Kumāraswāmī acredita, diferindo de outros estudiosos orientalistas e concordando com a hermeneutica do mimâmsâ, que, sobre o tema da reincarnação, há uma unidade da shruti (samhitas e upanishades) e não só isso, mas (nesse caso assumindo posição heterodoxa), a visão dos budistas é, no fim das contas, a mesma dos Vedas. Em alguns artigos ele articula a noção de transmigração com a dos ciclos cósmicos hindus em intricadas elucubrações simbólicas. Chega a dizer que a reincarnação é uma transmissão de um gênero, ou tipo de semente e usa para isso alguns trechos da shruti com interpretação que, no advaita-vedânta, chama-se pâramârthika satya, desconsiderando os outros trechos onde se estabelece o vyâvahârika-satya. Sua interpretação é, em grande parte, inovadora, como explicarei futuramente na exposição das visões ortodoxas sobre o tema. Em alguns pontos Kumāraswāmī é consciente de que está propondo uma tese nova. Em seu livro sobre o Veda ele admite que a tese da transmigração atrelada à passagem da eras é fraca. Em outras ocasiões ele abandona essa restrição acadêmica, provavelmente diante da aceitação da posição lógico-metafísica de Guénon. [6]

Próxima postagem: o renascimento segundo René Guénon

NOTAS:

[1] É importante notar que o trecho em que Shankarâchârya utiliza a noção de que 'o único transmigrante é o Senhor', é um trecho muito específico em que o santo hindu está refutando a doutrina sâmkhya de que a Pradhâna ou Prakrti é o único transmigrante. Desde um ponto de vista absoluto, poderíamos dizer, na verdade, que o Senhor não transmigra absolutamente e teríamos abundantes trechos declarando isso no mesmo tratado. Creio que há uma confusão, proposital ou não, de Kumāraswāmī nesse ponto, ao qual voltaremos futuramente, e há inclusive uma apropriação indevida desse trecho de Shankarachârya como se fosse uma máxima central ou algo assim. Não é.

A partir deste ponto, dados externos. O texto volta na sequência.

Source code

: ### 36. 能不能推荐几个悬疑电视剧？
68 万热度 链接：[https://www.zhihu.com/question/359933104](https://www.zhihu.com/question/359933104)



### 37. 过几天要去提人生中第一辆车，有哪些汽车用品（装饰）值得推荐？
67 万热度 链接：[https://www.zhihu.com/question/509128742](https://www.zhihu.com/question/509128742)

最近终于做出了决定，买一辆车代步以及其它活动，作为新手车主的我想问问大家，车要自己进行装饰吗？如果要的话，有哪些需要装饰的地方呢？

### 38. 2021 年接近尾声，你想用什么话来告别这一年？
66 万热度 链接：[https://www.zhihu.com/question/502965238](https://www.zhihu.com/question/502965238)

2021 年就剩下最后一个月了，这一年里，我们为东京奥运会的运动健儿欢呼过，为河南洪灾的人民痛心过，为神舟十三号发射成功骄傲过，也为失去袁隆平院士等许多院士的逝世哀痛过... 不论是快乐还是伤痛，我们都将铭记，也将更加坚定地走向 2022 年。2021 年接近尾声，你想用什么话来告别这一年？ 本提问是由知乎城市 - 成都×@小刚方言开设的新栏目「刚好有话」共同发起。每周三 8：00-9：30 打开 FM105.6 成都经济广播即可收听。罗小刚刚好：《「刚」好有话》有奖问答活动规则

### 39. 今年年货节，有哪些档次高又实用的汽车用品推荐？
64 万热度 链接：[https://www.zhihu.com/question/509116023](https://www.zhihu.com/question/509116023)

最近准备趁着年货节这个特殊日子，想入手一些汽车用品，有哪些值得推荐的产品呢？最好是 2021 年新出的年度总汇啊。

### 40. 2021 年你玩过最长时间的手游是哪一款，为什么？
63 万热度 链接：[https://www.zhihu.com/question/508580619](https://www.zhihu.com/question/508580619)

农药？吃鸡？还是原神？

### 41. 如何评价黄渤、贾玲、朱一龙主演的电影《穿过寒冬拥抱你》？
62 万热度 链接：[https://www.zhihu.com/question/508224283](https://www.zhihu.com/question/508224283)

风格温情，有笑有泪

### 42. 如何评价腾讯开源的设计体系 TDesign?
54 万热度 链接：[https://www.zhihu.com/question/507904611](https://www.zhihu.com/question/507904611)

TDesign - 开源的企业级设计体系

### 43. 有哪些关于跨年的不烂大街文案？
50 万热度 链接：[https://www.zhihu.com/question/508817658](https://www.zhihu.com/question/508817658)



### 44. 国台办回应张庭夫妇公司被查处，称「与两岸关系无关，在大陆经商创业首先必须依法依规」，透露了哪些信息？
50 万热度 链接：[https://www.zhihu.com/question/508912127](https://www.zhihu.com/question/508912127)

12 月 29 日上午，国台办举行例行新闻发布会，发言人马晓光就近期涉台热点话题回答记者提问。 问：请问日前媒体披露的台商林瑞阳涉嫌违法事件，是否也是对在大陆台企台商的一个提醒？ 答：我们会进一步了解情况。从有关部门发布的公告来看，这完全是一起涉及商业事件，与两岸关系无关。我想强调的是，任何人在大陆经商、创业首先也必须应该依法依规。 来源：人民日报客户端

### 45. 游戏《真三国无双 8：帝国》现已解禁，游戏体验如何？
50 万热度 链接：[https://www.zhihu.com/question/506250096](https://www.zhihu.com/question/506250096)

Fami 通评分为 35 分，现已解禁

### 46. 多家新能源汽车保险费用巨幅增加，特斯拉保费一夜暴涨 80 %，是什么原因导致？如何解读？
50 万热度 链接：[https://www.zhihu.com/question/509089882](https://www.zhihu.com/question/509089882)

[2] Esse também é um ponto curioso. Whitall Perry, em prefácio a uma coletânea de correspondências de Kumāraswāmī, observa que a ênfase do autor cingalês se dava porque ele se dispunha a refutar a “noção popular” de reencarnação em vigor na Índia e que havia se tornado quase um “dogma”. Contudo, segundo o norte-americano, essa posição crítica rendera a Kumāraswāmī crítica justamente por parte de eruditos hindus que, a não ser por isso, admiravam sua obra.

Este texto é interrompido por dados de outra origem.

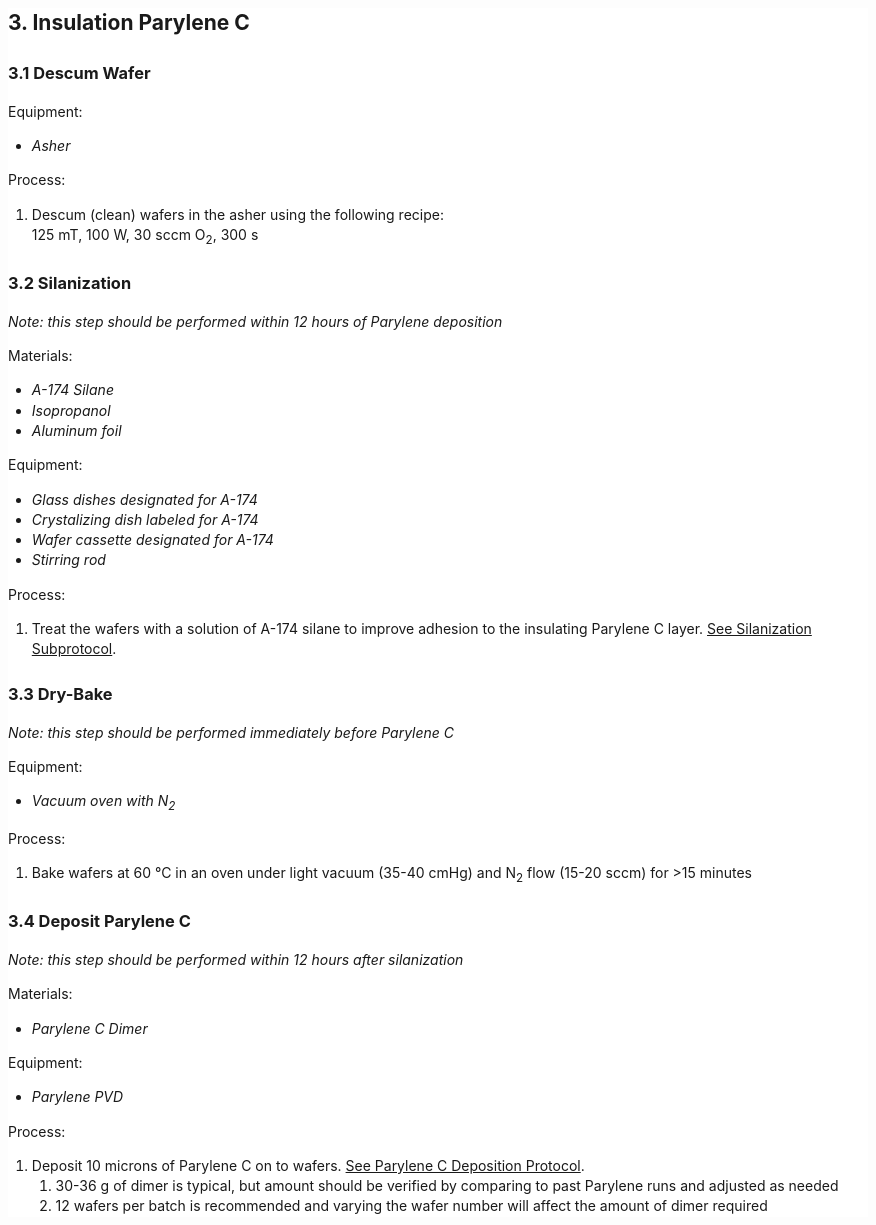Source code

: ## 3. Insulation Parylene C

### 3.1 Descum Wafer

Equipment:
* *Asher*

Process:
1. Descum (clean) wafers in the asher using the following recipe:  
    125 mT, 100 W, 30 sccm O<sub>2</sub>, 300 s

### 3.2 Silanization

_Note: this step should be performed within 12 hours of Parylene deposition_

Materials:
* *A-174 Silane*
* *Isopropanol*
* *Aluminum foil*

Equipment:
* *Glass dishes designated for A-174*
* *Crystalizing dish labeled for A-174*
* *Wafer cassette designated for A-174*
* *Stirring rod*

Process:
1. Treat the wafers with a solution of A-174 silane to improve adhesion to the insulating Parylene C layer. [See Silanization Subprotocol](Subprotocols/SubProtocol_Silanization.md).

### 3.3 Dry-Bake

_Note: this step should be performed immediately before Parylene C_

Equipment:
* *Vacuum oven with N<sub>2</sub>*

Process:
1. Bake wafers at 60 °C in an oven under light vacuum (35-40 cmHg) and N­<sub>2</sub> flow (15-20 sccm) for >15 minutes

### 3.4 Deposit Parylene C

_Note: this step should be performed within 12 hours after silanization_

Materials:
* *Parylene C Dimer*

Equipment:
* *Parylene PVD*

Process:
1. Deposit 10 microns of Parylene C on to wafers. [See Parylene C Deposition Protocol](Subprotocols/SubProtocol_Parylene%20C%20Coating.md).
    1. 30-36 g of dimer is typical, but amount should be verified by comparing to past Parylene runs and adjusted as needed
    2. 12 wafers per batch is recommended and varying the wafer number will affect the amount of dimer required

[3] Capitalização feita pelo autor.
[4] Pretendo em postagens futuras fazer uma análise dessa noção metafísica confrontando-a com opiniões védicas ortodoxas.
[5] O trecho citado do Gîtâ não faz especial referência à reincarnação. Tradução livre: "Os Rudras, Adityas, Vasus, os Sadhyas, Os Vîshve devas, as duas Ashvins, os Maruts, Os Ushmapas, as hordas de Gandharvas, Yakshas, Asuras, e seres perfeitos, contemplam-te espantados."
[6] Os interessado em conferir a grande quantidade de citações de Kumāraswāmī, bem como as correspondências citadas aqui podem consultar as seguintes obras ou artigos: "The Selected Letters of Ananda Coomaraswamy", "A New Approach to the Vedas - An Essay in Translation and Exegesis",
"The Essential of Ananda Coomaraswamy", "The Flood in the Hindu Tradition" (artigo) e "On the Only and One Transmigrant" (artigo).